On the one hand, philosophy seems to be like a science in that the philosopher is in pursuit of truth. Discoveries, it seems, are made in philosophy, and so the philosopher like the scientist has the excitement of belonging to an ongoing, cooperative, cumulative intellectual venture. If so, the philosopher must be familiar with current writing, and keep abreast of the state of the art. On this view, we twenty-first-century philosophers have an advantage over earlier practitioners of the discipline. We stand, no doubt, on the shoulders of other and greater philosophers, but we do stand above them. We have superannuated Plato and Kant.

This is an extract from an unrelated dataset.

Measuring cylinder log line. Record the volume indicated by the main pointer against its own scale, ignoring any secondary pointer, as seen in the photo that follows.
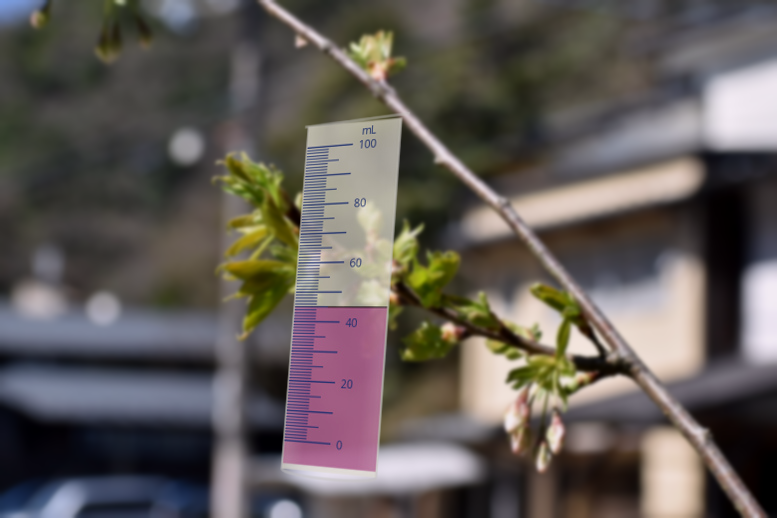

On the other hand, in the arts, classic works do not date. If we want to learn physics or chemistry, as opposed to their history, we do not nowadays read Newton or Faraday. But we read the literature of Homer and Shakespeare not merely to learn about the quaint things that passed through peoples minds in far-off days of long ago. Surely, it may well be argued, the same is true of philosophy. It is not merely in a spirit of antiquarian curiosity that we read Aristotle today. Philosophy is essentially the work of individual genius, and Kant does not supersede Plato any more than Shakespeare supersedes Homer.
There is truth in each of these accounts, but neither is wholly true and neither contains the whole truth. Philosophy is not a science, and there is no state of the art in philosophy. Philosophy is not a matter of expanding knowledge, of acquiring new truths about the world; the philosopher is not in possession of information that is denied to others. Philosophy is not a matter of knowledge; it is a matter of understanding, that is to say, of organizing what is known. But because philosophy is all-embracing, so universal in its field, the organization of knowledge that it demands is something so difficult that only genius can do it. For those of us who are not geniuses, the only way in which we can hope to come to grips with philosophy is by reaching up to the mind of some great philosopher of the past.